• REQUIREMENT:
Pictures aside, write out the data exactly as it reads.

(Saved data entries)
• • • • •

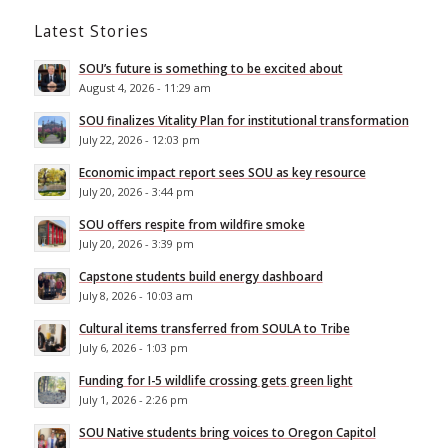
Latest Stories
SOU’s future is something to be excited about
August 4, 2026 - 11:29 am
SOU finalizes Vitality Plan for institutional transformation
July 22, 2026 - 12:03 pm
Economic impact report sees SOU as key resource
July 20, 2026 - 3:44 pm
SOU offers respite from wildfire smoke
July 20, 2026 - 3:39 pm
Capstone students build energy dashboard
July 8, 2026 - 10:03 am
Cultural items transferred from SOULA to Tribe
July 6, 2026 - 1:03 pm
Funding for I-5 wildlife crossing gets green light
July 1, 2026 - 2:26 pm
SOU Native students bring voices to Oregon Capitol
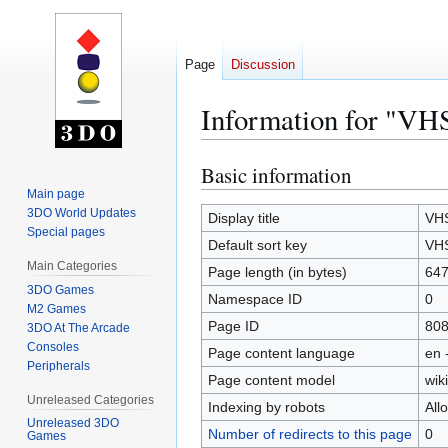
Page
Discussion
Information for "VH
Basic information
Jump
Jump
to
to
Main page
3DO World Updates
navigation
search
Display title
VHS
Special pages
Default sort key
VHS
Main Categories
Page length (in bytes)
64
3DO Games
Namespace ID
0
M2 Games
Page ID
80
3DO At The Arcade
Consoles
Page content language
en 
Peripherals
Page content model
wiki
Unreleased Categories
Indexing by robots
All
Unreleased 3DO
Number of redirects to this page
0
Games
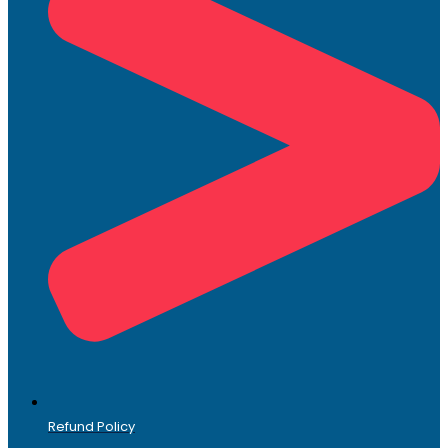
Refund Policy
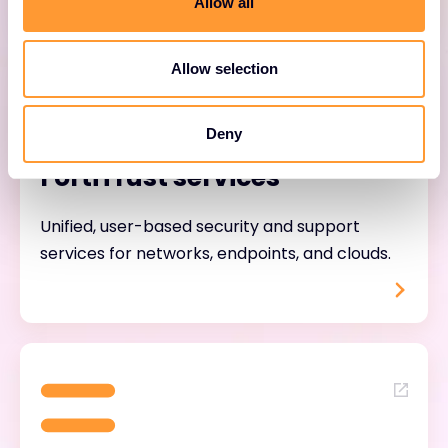
Allow all
Allow selection
Deny
FortiTrust services
Unified, user-based security and support
services for networks, endpoints, and clouds.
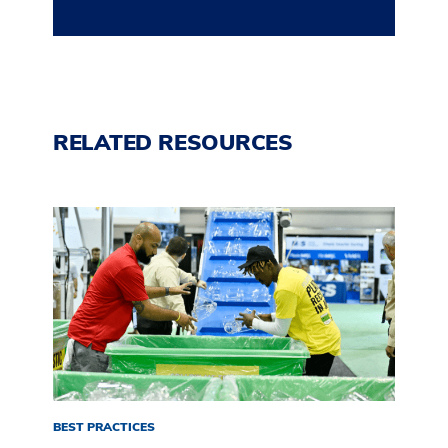
RELATED RESOURCES
BEST PRACTICES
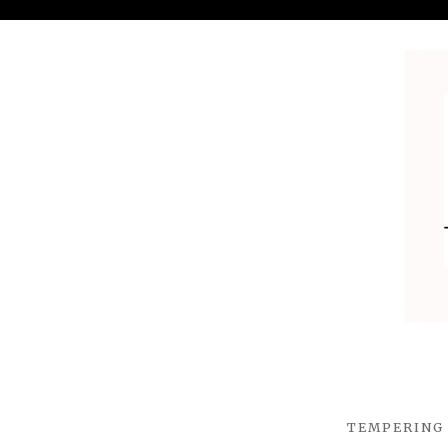
TEMPERING 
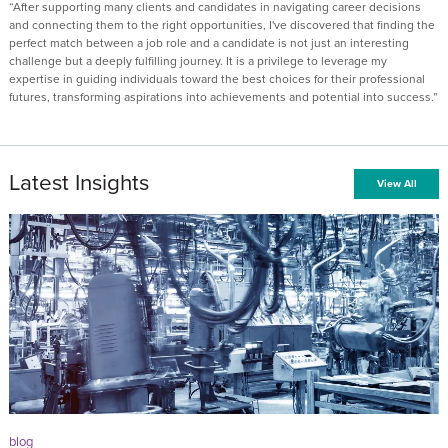
“After supporting many clients and candidates in navigating career decisions
and connecting them to the right opportunities, I've discovered that finding the
perfect match between a job role and a candidate is not just an interesting
challenge but a deeply fulfilling journey. It is a privilege to leverage my
expertise in guiding individuals toward the best choices for their professional
futures, transforming aspirations into achievements and potential into success.”
Latest Insights
View All
blog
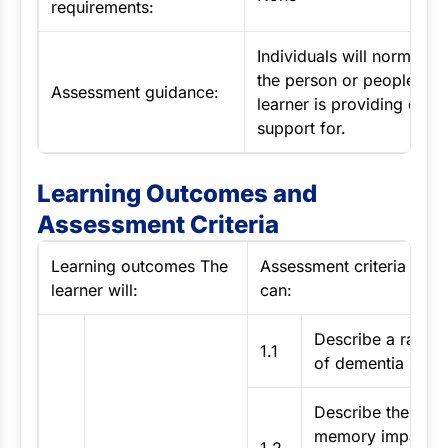
requirements:
Individuals will normally 
the person or people that
Assessment guidance:
learner is providing care
support for.
Learning Outcomes and
Assessment Criteria
Learning outcomes The
Assessment criteria The 
learner will:
can:
Describe a range
1.1
of dementia synd
Describe the type
memory impairme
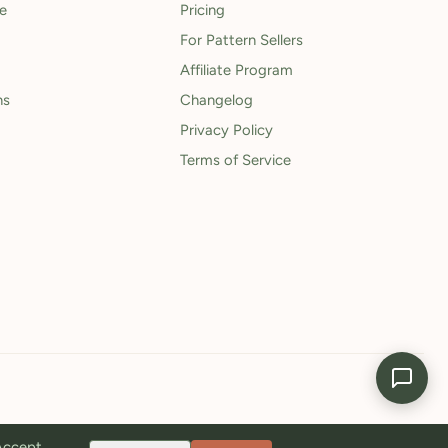
le
Pricing
For Pattern Sellers
Affiliate Program
ns
Changelog
Privacy Policy
Terms of Service
 Accept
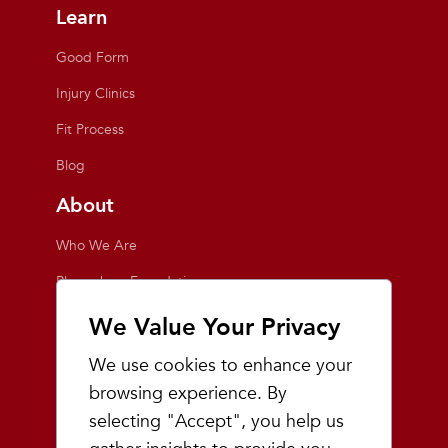
Learn
Good Form
Injury Clinics
Fit Process
Blog
About
Who We Are
Playmakers Foundation
Giving Back
We Value Your Privacy
Inside the Store
We use cookies to enhance your
Events
browsing experience. By
selecting "Accept", you help us
Team Playmakers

• • • • •

• ANSWER TO THIS TASK:
Latest Stories
SOU’s future is something to be excited about
August 4, 2026 - 11:29 am
SOU finalizes Vitality Plan for institutional transformation
July 22, 2026 - 12:03 pm
Economic impact report sees SOU as key resource
July 20, 2026 - 3:44 pm
SOU offers respite from wildfire smoke
July 20, 2026 - 3:39 pm
Capstone students build energy dashboard
July 8, 2026 - 10:03 am
Cultural items transferred from SOULA to Tribe
July 6, 2026 - 1:03 pm
Funding for I-5 wildlife crossing gets green light
July 1, 2026 - 2:26 pm
SOU Native students bring voices to Oregon Capitol
Page
Discussion
Information for "VH
Basic information
Jump
Jump
to
to
Main page
3DO World Updates
navigation
search
Display title
VHS
Special pages
Default sort key
VHS
Main Categories
Page length (in bytes)
64
3DO Games
Namespace ID
0
M2 Games
Page ID
80
3DO At The Arcade
Consoles
Page content language
en 
Peripherals
Page content model
wiki
Unreleased Categories
Indexing by robots
All
Unreleased 3DO
Number of redirects to this page
0
Games
Refund Policy
Allow all
Allow selection
Deny
FortiTrust services
Unified, user-based security and support
services for networks, endpoints, and clouds.
RELATED RESOURCES
BEST PRACTICES
TEMPERING 
“After supporting many clients and candidates in navigating career decisions
and connecting them to the right opportunities, I've discovered that finding the
perfect match between a job role and a candidate is not just an interesting
challenge but a deeply fulfilling journey. It is a privilege to leverage my
expertise in guiding individuals toward the best choices for their professional
futures, transforming aspirations into achievements and potential into success.”
Latest Insights
View All
blog
requirements:
Individuals will normally 
the person or people that
Assessment guidance:
learner is providing care
support for.
Learning Outcomes and
Assessment Criteria
Learning outcomes The
Assessment criteria The 
learner will:
can:
Describe a range
1.1
of dementia synd
Describe the type
memory impairme
le
Pricing
For Pattern Sellers
Affiliate Program
ns
Changelog
Privacy Policy
Terms of Service
 Accept
Learn
Good Form
Injury Clinics
Fit Process
Blog
About
Who We Are
Playmakers Foundation
Giving Back
We Value Your Privacy
Inside the Store
We use cookies to enhance your
Events
browsing experience. By
selecting "Accept", you help us
Team Playmakers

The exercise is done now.